I am wondering if I can design the model training / selection process so that I can: a) fit a single model that will satisfy the constraint on feature size; b) obtain an unbiased assessment of predictive accuracy.
Right now, the best setup that I have come up with is as follows:
1) Save 20% of the data for testing.
2) Training / Validation: Use 80% of the data for training/validation as follows. Say there are $M$ unique combinations of free parameters. For each unique combination of free parameters:
Run a $K$-CV: that is, train $K$ models using subsets of the training/validation data to assess predictive accuracy for this combination of free parameters.
Train a final model using all of the training/validation data.
In this way, we end up with $M$ models, each with a $K$-CV estimate of predictive accuracy.
3) Model Selection and Evaluation: I pick one of the $M$ models that was trained with all training/validation data.

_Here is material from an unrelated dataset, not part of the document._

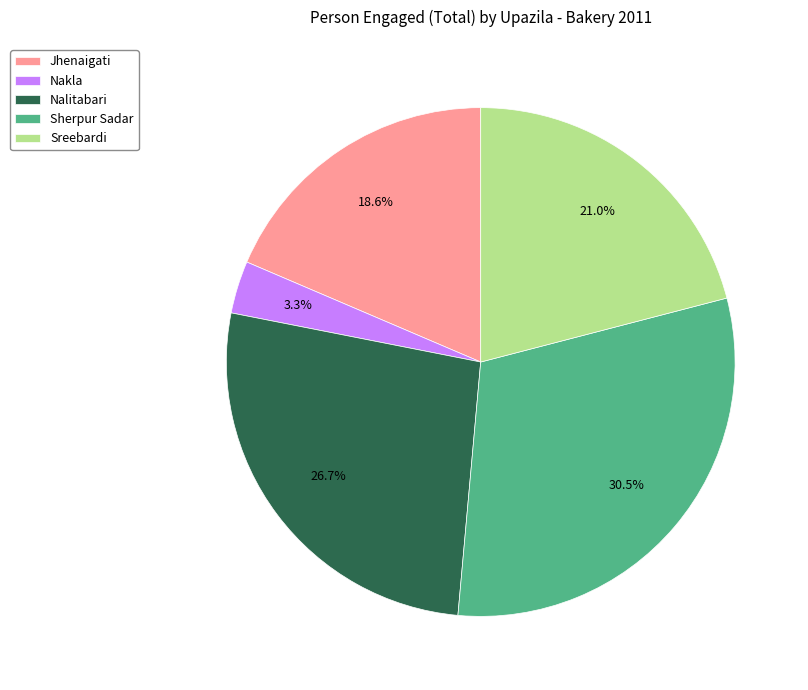

What portion of the pie excludes Jhenaigati?

81.4%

Specifically, I pick a model that a) satisfies the model size constraint; b) optimizes some $K$-CV metric of interest. I evaluate the predictive accuracy using the test set that I put aside in the beginning.
This setup works well in that it satisfies the model size constraint, and produces a single model, but it only produces a point estimate of test accuracy (so we do not get an idea of the variance). It does also produce a $K$-CV estimate of predictive accuracy from the validation procedure, though this is clearly biased since the model was picked using this statistic.
Note: I should add that I am mainly interested in knowing if I can design the training process to satisfy such a constraint. That is, I'm not interested in using another method for feature selection, or using the hard cap on the # of features in glmnet
's settings (glmnet
can produce models with different levels of sparsity by tuning the lambda
parameter and that is all I would like to do).